IV. Patricia Williams' writing picks ups, of course, on these interwoven threads--of writing w/
yourself as the source: as your thoughts are expanding, how might your writing "catch up"?

"Since subject position is everything in my analysis of law .... I will try to write ... in a way that
bridges the traditional gap between theory and praxis .... I hope that the result will be a text
that is multilayered -- that encompasses the straightforwardness of real life and reveals
complexity of meaning .... I am interested in the way in which legal language flattens and
confines in absolutes the complexity of meaning inherent in any given problem; I am trying
to challenge the usual limits of commercial discourse by using an intentionally double-voiced
and relational, rather than a traditionally legal black-letter, vocabulary" (p. 3, p. 6).

"What is 'impersonal' writing but denial of self?... denial of one's authority ... is ruse ....
And the object of such ruse is to empower ... beyond the self, by appealing to neutral,
shared, even universal understandings .... But the cost of such exclusive forms of discourse
is ... at  the expense of one's relation to others; empowerment without communion .....
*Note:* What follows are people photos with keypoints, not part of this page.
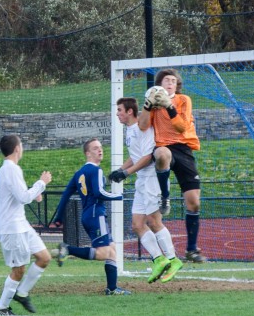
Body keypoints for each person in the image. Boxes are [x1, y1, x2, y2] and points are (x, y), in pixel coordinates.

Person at [109, 98, 183, 283]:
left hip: (152, 179)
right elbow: (134, 157)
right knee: (137, 224)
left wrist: (126, 173)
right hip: (141, 181)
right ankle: (159, 259)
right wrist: (119, 170)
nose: (117, 113)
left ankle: (173, 260)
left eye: (119, 110)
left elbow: (149, 157)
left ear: (129, 112)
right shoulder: (129, 130)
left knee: (153, 221)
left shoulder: (144, 128)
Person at [139, 68, 206, 263]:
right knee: (160, 154)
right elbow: (143, 126)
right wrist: (146, 105)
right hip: (165, 147)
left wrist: (169, 106)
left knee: (194, 202)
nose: (170, 83)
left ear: (177, 85)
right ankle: (165, 197)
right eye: (166, 80)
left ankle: (192, 250)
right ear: (159, 85)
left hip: (184, 150)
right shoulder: (154, 103)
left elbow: (181, 127)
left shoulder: (183, 100)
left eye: (173, 81)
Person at [53, 138, 131, 295]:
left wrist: (58, 217)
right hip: (96, 215)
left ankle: (112, 288)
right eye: (95, 148)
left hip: (88, 215)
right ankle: (68, 249)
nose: (100, 150)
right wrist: (119, 196)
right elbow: (99, 192)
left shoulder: (79, 173)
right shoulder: (96, 170)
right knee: (104, 253)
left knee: (112, 249)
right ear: (87, 153)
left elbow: (66, 195)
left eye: (101, 147)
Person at [0, 134, 53, 316]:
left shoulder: (11, 169)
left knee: (44, 257)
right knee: (18, 269)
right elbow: (23, 197)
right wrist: (41, 183)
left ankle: (22, 293)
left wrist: (34, 192)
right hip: (11, 227)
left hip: (22, 225)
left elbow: (20, 194)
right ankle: (1, 308)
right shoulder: (10, 169)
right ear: (17, 148)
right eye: (22, 145)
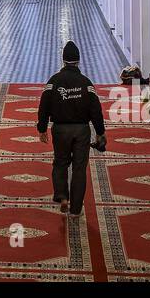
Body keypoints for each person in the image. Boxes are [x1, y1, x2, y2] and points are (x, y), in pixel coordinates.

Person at [37, 40, 106, 216]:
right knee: (79, 168)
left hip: (60, 130)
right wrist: (100, 133)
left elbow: (43, 106)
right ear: (78, 60)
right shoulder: (86, 83)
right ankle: (76, 209)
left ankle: (62, 197)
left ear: (63, 60)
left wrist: (42, 128)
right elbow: (96, 110)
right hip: (82, 131)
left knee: (60, 163)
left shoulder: (53, 82)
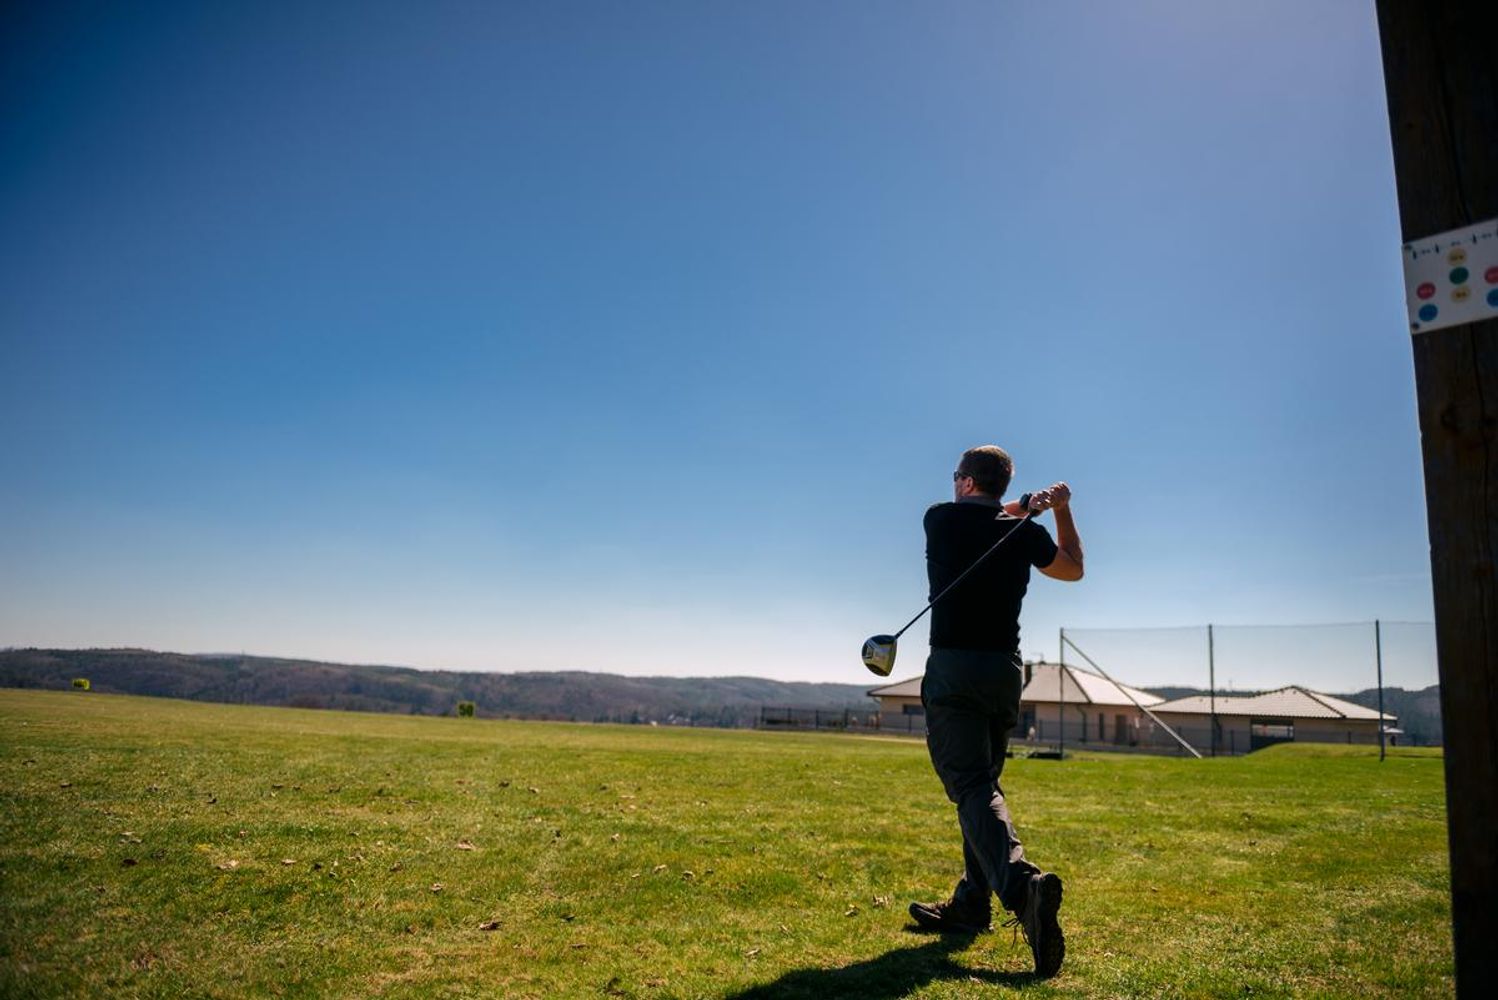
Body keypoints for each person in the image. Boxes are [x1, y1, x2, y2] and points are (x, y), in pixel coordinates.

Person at [907, 444, 1084, 980]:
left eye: (956, 476)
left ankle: (1023, 889)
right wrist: (1057, 510)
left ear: (965, 482)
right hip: (1004, 672)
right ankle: (970, 904)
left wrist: (1027, 506)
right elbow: (1073, 570)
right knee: (982, 787)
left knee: (970, 786)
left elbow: (985, 514)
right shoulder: (1023, 531)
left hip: (954, 669)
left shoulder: (939, 519)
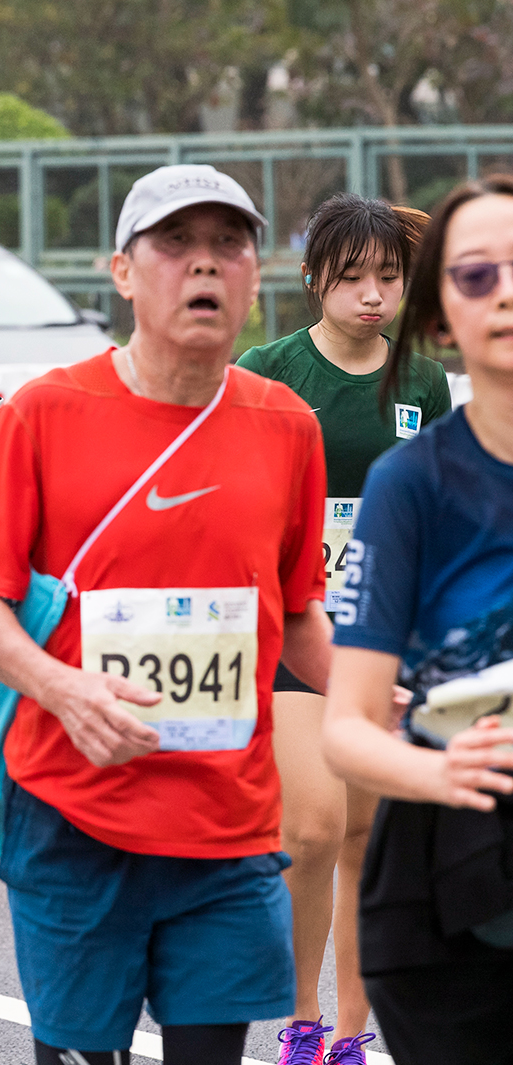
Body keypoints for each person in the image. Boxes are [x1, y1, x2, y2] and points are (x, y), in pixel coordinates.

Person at [0, 165, 330, 1065]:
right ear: (123, 271)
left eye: (228, 245)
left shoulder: (287, 425)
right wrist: (62, 688)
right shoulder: (48, 411)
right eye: (177, 244)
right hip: (77, 820)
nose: (206, 265)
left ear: (254, 274)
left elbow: (300, 612)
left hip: (227, 830)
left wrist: (386, 704)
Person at [235, 194, 450, 1063]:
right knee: (311, 828)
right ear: (313, 277)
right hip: (293, 629)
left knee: (368, 837)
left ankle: (353, 1035)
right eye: (353, 277)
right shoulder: (268, 370)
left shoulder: (423, 381)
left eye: (388, 279)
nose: (372, 295)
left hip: (386, 636)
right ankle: (301, 1018)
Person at [323, 175, 513, 1065]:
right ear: (441, 316)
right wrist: (441, 772)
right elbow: (349, 730)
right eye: (478, 276)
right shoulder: (415, 485)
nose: (505, 290)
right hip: (451, 894)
...the other thing contained in assumption of neutral, impersonal writing styles is the lack of risk ...
we have lost the courage and the vocabulary to describing [the personal] in the face of the
enormous social pressure to 'keep it to ourselves' -- but this is where our most idealistic
and our deadliest politics are lodged, and are revealed" (pp. 92-93).

So of course I'm curious how you, as readers, handled this writing complexity--
what was your experience like, reading Patricia Williams' "double-voiced, relational" text?



use this range of responses to guide you in finding a single passage in the text
(anything from a sentence to a story) to illustrate-or-challenge what we've said so far

get into pairs (with someone you still haven't talked w/ much yet...)
and tell each other what you are seeing:
what are the (racial? class-based? stylistic?) layers in this passage?
what are questions that it raises for you?

bring it back to the large group:
what are we learning from-and-with Patricia Williams?



------
Anne's quotes
"a purely class-based analysis does not comprehend the whole problem ...
I use ... the term 'black' in order to accentuate the unshaded monolithism
of color itself as a social force" (p. 257).

"That life is complicated is a fact of great analytic importance" (p. 10).

"children are taught not to see what they see" (p. 13).

"I received the first edit ... my fury had been carefully cut out .... The active personal had
been inverted in favor of the passive impersonal .... I could not but wonder ... what it would
take to make my experience verifiable" (p. 47).

"All reference to my race had been eliminated .... a consequence of an ideology of style
rooted in a social text of neutrality .... doesn't that render my story too unempirical and
subjective to pay any attention to?" (pp. 47-49).